NS-Vergangenheit über den Fußball erzählen
Fans des VfL Bochum arbeiten die Geschichte ihres Vereins auf. Dessen Gründung erfolgt 1938 im Zuge der Gleichschaltung.
BOCHUM „Unsre Heimat, unsre Liebe, in den Farben Blau und Weiß. 1848, nur damit es jeder weiß“– So hallt es beim VfL Bochum durch die Ostkurve an der Castroper Straße. Doch das ist nur die halbe Wahrheit. Denn den VfL gibt es erst seit 80 Jahren, seit 1938. Mitarbeiter des Fanprojekts Bochum haben sich in der „Arbeitsgruppe Erinnerungsorte“mit Bochumer Fans zusammen den Anfängen des Klubs gewidmet und mussten sich daher mit den dunkelsten Jahren deutscher Geschichte auseinandersetzen. Für das Resultat ihrer Arbeit, eine 48-seitige Broschüre, werden sie nun am 18. November vom DFB mit dem dritten Platz des Julius-Hirsch-Preises ausgezeichnet.
Hirsch war in den 1910er Jahren einer der talentiertesten Stürmer des Landes. Der deutsche Nationalspieler jüdischen Glaubens feierte mit dem Karlsruher FV und der Spielvereinigung Fürth deutsche Meisterschaften. Mit der Machtergreifung der Nationalsozialisten begann für Hirsch, wie für Millionen weitere Juden, ein Leidensweg, an dessen Ende er von den Nazis im Vernichtungslager Auschwitz-Birkenau ermordet wurde. Seit 2005 wird der Preis vom DFB und der Familie Hirsch verliehen.

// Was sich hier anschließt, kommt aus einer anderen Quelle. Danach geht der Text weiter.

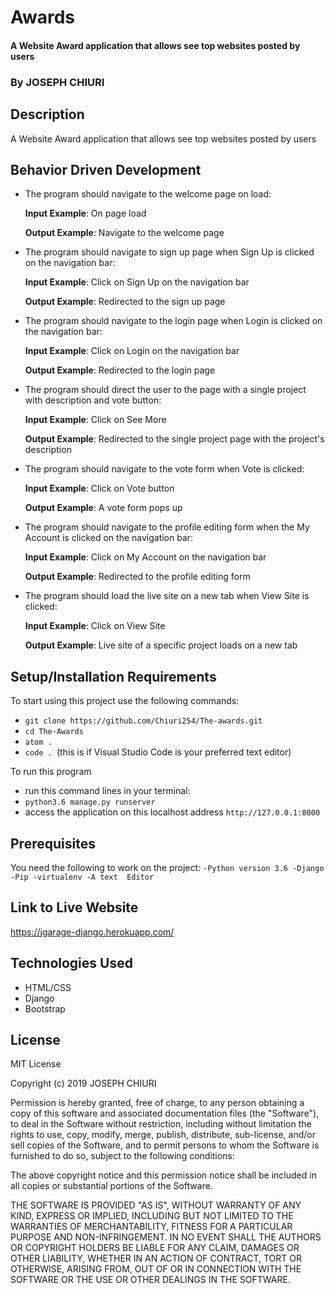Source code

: # Awards
#### A Website Award application that allows  see top websites posted by users
### By **JOSEPH CHIURI**
## Description
A Website Award application that allows  see top websites posted by users
## Behavior Driven Development

* The program should navigate to the welcome page on load:

    **Input Example**: On page load

    **Output Example**: Navigate to the welcome page

* The program should navigate to sign up page when Sign Up is    clicked on the navigation bar:

    **Input Example**: Click on Sign Up on the navigation bar

    **Output Example**: Redirected to the sign up page

* The program should navigate to the login page when Login is clicked on the navigation bar:

    **Input Example**: Click on Login on the navigation bar

    **Output Example**: Redirected to the login page

* The program should direct the user to the page with a single project with description and vote button:

    **Input Example**: Click on See More

    **Output Example**: Redirected to the single project page with the project's description

* The program should navigate to the vote form when Vote is clicked:

    **Input Example**: Click on Vote button

    **Output Example**: A vote form pops up

* The program should navigate to the profile editing form when the My Account is clicked on the navigation bar:

    **Input Example**: Click on My Account on the navigation bar

    **Output Example**: Redirected to the profile editing form

* The program should load the live site on a new tab when View Site is clicked:

    **Input Example**: Click on View Site

    **Output Example**: Live site of a specific project loads on a new tab



## Setup/Installation Requirements
To start using this project use the following commands:

* `git clone https://github.com/Chiuri254/The-awards.git`
* `cd The-Awards`
* `atom .`
* `code . `(this is if Visual Studio Code is your preferred text editor)

To run this program
* run this command lines in your terminal:
* `python3.6 manage.py runserver`
* access the application on this localhost address `http://127.0.0.1:8000`

## Prerequisites
You need the following to work on the project:
`-Python version 3.6
-Django
-Pip
-virtualenv
-A text  Editor`
## Link to Live Website
https://jgarage-django.herokuapp.com/


## Technologies Used
* HTML/CSS
* Django
* Bootstrap

## License
MIT License

Copyright (c) 2019  JOSEPH CHIURI

Permission is hereby granted, free of charge, to any person obtaining a copy of this software and associated documentation files (the "Software"), to deal in the Software without restriction, including without limitation the rights to use, copy, modify, merge, publish, distribute, sub-license, and/or sell copies of the Software, and to permit persons to whom the Software is furnished to do so, subject to the following conditions:

The above copyright notice and this permission notice shall be included in all copies or substantial portions of the Software.

THE SOFTWARE IS PROVIDED "AS IS", WITHOUT WARRANTY OF ANY KIND, EXPRESS OR IMPLIED, INCLUDING BUT NOT LIMITED TO THE WARRANTIES OF MERCHANTABILITY, FITNESS FOR A PARTICULAR PURPOSE AND NON-INFRINGEMENT. IN NO EVENT SHALL THE AUTHORS OR COPYRIGHT HOLDERS BE LIABLE FOR ANY CLAIM, DAMAGES OR OTHER LIABILITY, WHETHER IN AN ACTION OF CONTRACT, TORT OR OTHERWISE, ARISING FROM, OUT OF OR IN CONNECTION WITH THE SOFTWARE OR THE USE OR OTHER DEALINGS IN THE SOFTWARE.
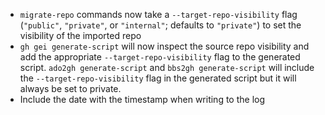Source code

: - `migrate-repo` commands now take a `--target-repo-visibility` flag (`"public"`, `"private"`, or `"internal"`; defaults to `"private"`) to set the visibility of the imported repo
- `gh gei generate-script` will now inspect the source repo visibility and add the appropriate `--target-repo-visibility` flag to the generated script. `ado2gh generate-script` and `bbs2gh generate-script` will include the `--target-repo-visibility` flag in the generated script but it will always be set to private.
- Include the date with the timestamp when writing to the log
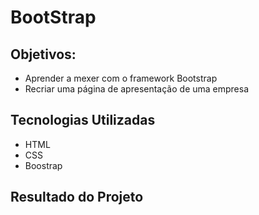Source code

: # BootStrap

## Objetivos:
- Aprender a mexer com o framework Bootstrap
- Recriar uma página de apresentação de uma empresa

## Tecnologias Utilizadas
- HTML
- CSS
- Boostrap

## Resultado do Projeto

Die Arbeitsgruppe Erinnerungsorte stützte sich auf die Recherche von Historikern, stellte die Informationen zusammen und schaffte einen Zugang für Fußballfans. Florian Kovatsch vom Fanprojekt Bochum und Sozialarbeiter hat die AG mitkoordiniert. „Der Verein war eigentlich ein klassischer Nazi-Verein“, sagt Kovatsch. Denn im April 1938 wurden drei Bochumer Vereine, TuS Bochum, Germania 06 und der Turnverein Bochum 48, zusammengeschlossen, und ein neuer Verein entstand: Der Verein für Leibesübungen Bochum. Zu dieser Zeit wurden im Zuge der Gleichschaltungspolitik viele kleinere Vereine zu einem größeren zusammengelegt.
Sportliche Erfolge gab es auch im Jahr 1938 in der Ruhrgebietsstadt – wenn auch nicht vom VfL. Denn zwei Monate nach dessen Gründung gewann der TuS Hakoah die Reichsmeisterschaft des Sportbundes Schild, einen von zwei jüdischen Fußballwettbewerben. Von den regulären Meisterschaftsbetrieben waren jüdische Sportler da schon längst ausgeschlossen.

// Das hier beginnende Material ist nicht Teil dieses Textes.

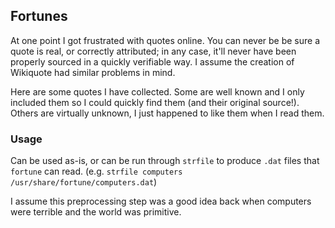 ## Fortunes

At one point I got frustrated with quotes online. You can never be be sure a quote is real, or correctly attributed; in any case, it'll never have been properly sourced in a quickly verifiable way. I assume the creation of Wikiquote had similar problems in mind.

Here are some quotes I have collected. Some are well known and I only included them so I could quickly find them (and their original source!). Others are virtually unknown, I just happened to like them when I read them.

### Usage

Can be used as-is, or can be run through `strfile` to produce `.dat` files that `fortune` can read. (e.g. `strfile computers /usr/share/fortune/computers.dat`)

I assume this preprocessing step was a good idea back when computers were terrible and the world was primitive.
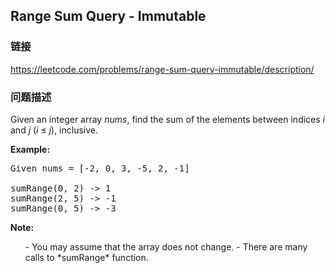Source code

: ## Range Sum Query - Immutable  
### 链接  
https://leetcode.com/problems/range-sum-query-immutable/description/  
### 问题描述
Given an integer array *nums*, find the sum of the elements between indices *i* and *j* (*i* &le; *j*), inclusive.

**Example:**<br>
<pre>
Given nums = [-2, 0, 3, -5, 2, -1]

sumRange(0, 2) -> 1
sumRange(2, 5) -> -1
sumRange(0, 5) -> -3
</pre>


**Note:**<br>
<ol>
- You may assume that the array does not change.
- There are many calls to *sumRange* function.
</ol>

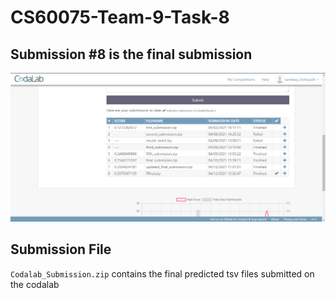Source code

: #  CS60075-Team-9-Task-8

## Submission #8 is the final submission
![Alt text](./codalabs_final_pic.png?raw=true "Title")

## Submission File
`Codalab_Submission.zip` contains the final predicted tsv files submitted on the codalab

Auch wenn der Fußball von den Machern der Broschüre als Aufhänger und Ausgangspunkt gewählt wurde, so nimmt er doch keine dominierende Stellung innerhalb des Projektes ein. „Wenn wir mit der Geschichte des VfL werben, erreichen wir mehr Adressaten, als wenn wir den Fokus auf den Nationalsozialismus im Allgemeinen legen“, erklärt Kovatsch. Das Heft informiert aber auch über das jüdische Leben in Bochum, über den Widerstand und darüber, welche Orte im Bochumer Stadtgebiet mit Zwangsarbeit, Krieg und Vernichtung unmittelbar verbunden sind.
Die Auflage von 1.500 Exemplaren ist inzwischen fast komplett unter die Leute gebracht worden. Da kommt das Preisgeld von 7.000 Euro gerade recht, um die Broschüre in einer weiteren Auflage fortzuführen.